Thriving Communities Evaluation Scoping

Minutes:

The Board received a paper setting out an approach to the evaluation of the Social Prescribing Innovation Partnership and was asked to determine how that evaluation should be delivered.

 

The confirmation of the approach to evaluation of social prescribing represented an immediate and pressing priority.  It was vital that there was a shared view of what success would mean for the social prescribing model from the outset of the Innovation Partnership, with an agreed approach to evidencing success that was sufficient for partners to make future investment decisions on a collaborative basis.  However, the questions raised by this exercise were equally applicable across all activity which sought to deliver the Thriving Communities and Health Improvement ambition through community led early intervention and prevention approaches.  These approaches had the potential to have wide reaching fiscal, economic and social benefits but the service currently sat outside of any single discrete area of commissioning or service transformation.

 

The proposed evaluation framework for the Social Prescribing Innovation Partnership considered in detail within the submitted report sought to explore four key questions:

1.  What is the impact for the people referred into social prescribing?
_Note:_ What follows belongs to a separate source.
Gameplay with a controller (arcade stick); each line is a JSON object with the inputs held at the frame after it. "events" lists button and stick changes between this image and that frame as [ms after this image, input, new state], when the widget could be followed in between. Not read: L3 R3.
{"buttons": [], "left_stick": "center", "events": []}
2.  What is the impact on the public service system?

3.  What is the impact on the local voluntary, community, faith and social enterprise (VCFSE) sector?

4. How effectively has the model been implemented?

 

A range of methodologies comprising quantitative measures, Social Return on Investment Modelling and qualitative engagement with key stakeholders were proposed to seek to capture impacts across the intended outcomes of social prescribing.  A budget of up to £100k had been allocated within Thriving Communities Transformation Funding as part of the business case.  A number of options as to how the Social Prescribing evaluation could be delivered had been identified and an assessment of each was presented in the submitted report -

 

Option A - To commission the whole evaluation in two parts – firstly, the quantitative and social return on investment elements and secondly, the qualitative elements. 

Option B - To engage an evaluation partner to deliver the qualitative and social return on investment elements of the evaluation while using existing in-house resources to deliver the quantitative elements. 

Option C - To appoint to a post within the Thriving Communities team to deliver the whole evaluation. 

 

A Member queried the nature of the proposed evaluation, asking whether the assessment could be achieved through other forms of analysis, including the setting of key performance indicators and developing in-house capacity.  The Board was asked to note that funding had already been identified and approved within the business plan and that a specific skill set, not necessarily available currently, was required to undertake the evaluation.  It was also suggested that an external view would add credibility to the evaluation results and noted to the Board that the NHS was increasingly seeking University inputs into evaluation exercises to ensure rigour. 

 

RESOLVED that the proposed evaluation framework for the Social Prescribing Innovation Partnership be agreed, the evaluation methodology to be agreed subject to considerations by the Strategic Director (Reform) in consultation with the Cabinet Member for Health and Social Care as to reducing costs on the exercise and how in-house capacity could be drawn upon and developed to contribute to support the evaluation.